Uma boa recordação de 2005
You Shouldn´t Walk Over Ploughed Fields
2005 - Pedro Cabrita Reis
AUTUMN LEAVES
Andrew Dickson / Art & Architecture
in: Guardian Unlimited
If the heat, crush and trading-floor atmosphere all gets a bit much, Frieze does offer a way out. The Sculpture Park is a cool, tranquil oasis tucked just round the corner in a quietish spot of Regent’s Park.
Even better, unlike the rest of the fair, it’s free to get in: if you can’t face the crowds and don’t happen to have a large wad of moolah burning a hole in your pocket, it’s tempting to say avoid the rest of the event entirely and just stroll around here. The art’s thinner on the ground, but lovers of natural colour do get plentiful compensation – the trees are just approaching their iridescent, red-gold peak. But get there today: if the Met Office is right the wind will have those leaves off before you can say Nat King Cole.
Pieces on display vary in quality, but there’s an attractively austere Anish Kapoor marble (called, even more austerely, Marble), resembling either a giant bath standing on its end or – depending, I guess, on your mood – a small-scale sepulchre. Situate yourself in front, though, and the thing turns into a giant sound reflector, a little alarmingly if you happen to be murmuring sweet nothings to your partner while sauntering past.
More sonic interest awaits next door, with the slightly more elusive What Every Gardener Knows by Susan Hiller – a sound installation buried in the flowerbeds that produces a chime every quarter-hour. We waited patiently for it to sound, only to find it drowned out by a car alarm going off just round the corner (not, I was disappointed to discover, emerging from Julian Opie’s pair of toy-like automobiles nearby, Imagine You Are Driving a Blue/Yellow Car).
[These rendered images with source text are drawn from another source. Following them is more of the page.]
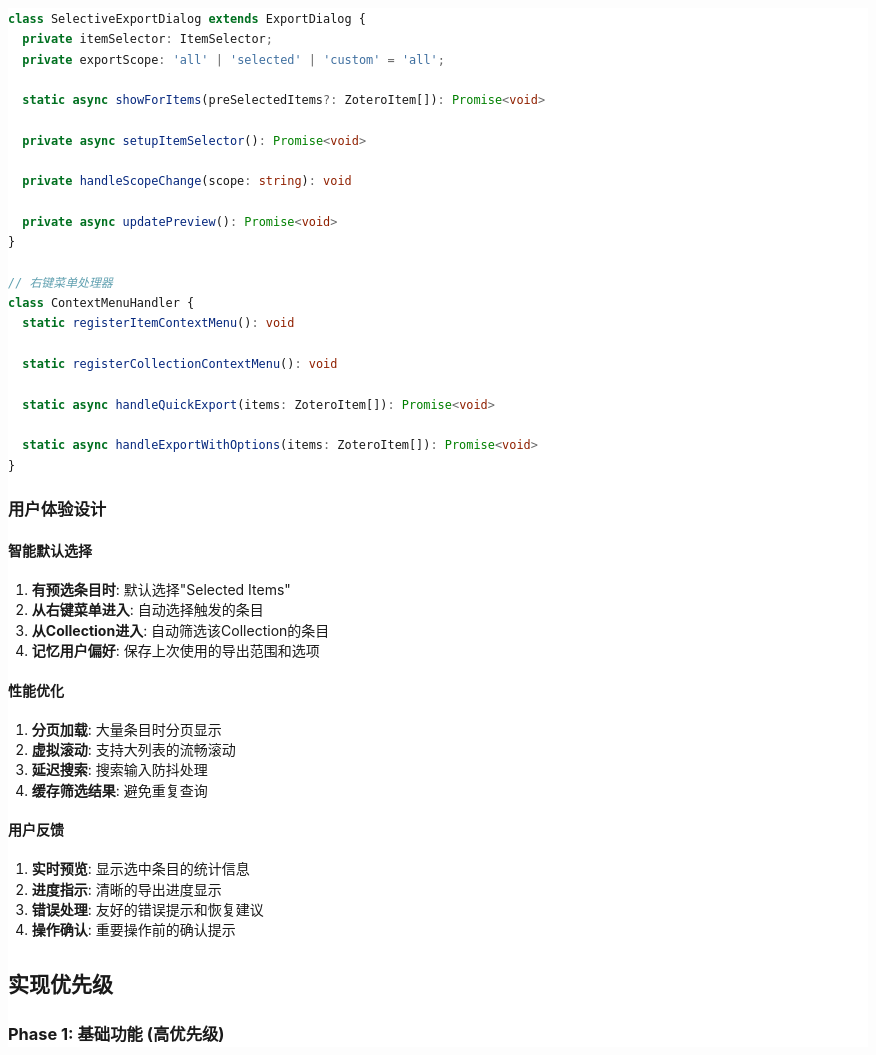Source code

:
 ```typescript
class SelectiveExportDialog extends ExportDialog {
  private itemSelector: ItemSelector;
  private exportScope: 'all' | 'selected' | 'custom' = 'all';

  static async showForItems(preSelectedItems?: ZoteroItem[]): Promise<void>

  private async setupItemSelector(): Promise<void>

  private handleScopeChange(scope: string): void

  private async updatePreview(): Promise<void>
}

// 右键菜单处理器
class ContextMenuHandler {
  static registerItemContextMenu(): void

  static registerCollectionContextMenu(): void

  static async handleQuickExport(items: ZoteroItem[]): Promise<void>

  static async handleExportWithOptions(items: ZoteroItem[]): Promise<void>
}
```

### 用户体验设计

#### 智能默认选择

1. **有预选条目时**: 默认选择"Selected Items"
2. **从右键菜单进入**: 自动选择触发的条目
3. **从Collection进入**: 自动筛选该Collection的条目
4. **记忆用户偏好**: 保存上次使用的导出范围和选项

#### 性能优化

1. **分页加载**: 大量条目时分页显示
2. **虚拟滚动**: 支持大列表的流畅滚动
3. **延迟搜索**: 搜索输入防抖处理
4. **缓存筛选结果**: 避免重复查询

#### 用户反馈

1. **实时预览**: 显示选中条目的统计信息
2. **进度指示**: 清晰的导出进度显示
3. **错误处理**: 友好的错误提示和恢复建议
4. **操作确认**: 重要操作前的确认提示

## 实现优先级

### Phase 1: 基础功能 (高优先级)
But for me the most engaging piece was Pedro Cabita Reis’s You Shouldn’t Walk Over Ploughed Fields (2005), an installation of 50 or so fluorescent tubes aligned in rows on the grass and facing towards the sky. Why the title? We speculated for a while. My friend suggested that it was if light itself was buried deep in the ground, exposed as if by a plough. Or was it more ecologically minded – warning us off the greenfield spaces we persist in concreting over? Satirical comment on the wastefulness of light pollution?
Anyhow, it’s probably worth waiting until twilight for this one, when it illuminates the undersides of surrounding trees – and, again, those lovely leaves – in a crepuscular, creepy fashion. And if you go at dusk, as my (rurally attuned) companion pointed out, a strange and uncanny thing happens: birds, presumably fooled by the light, get stuck into their dawn chorus".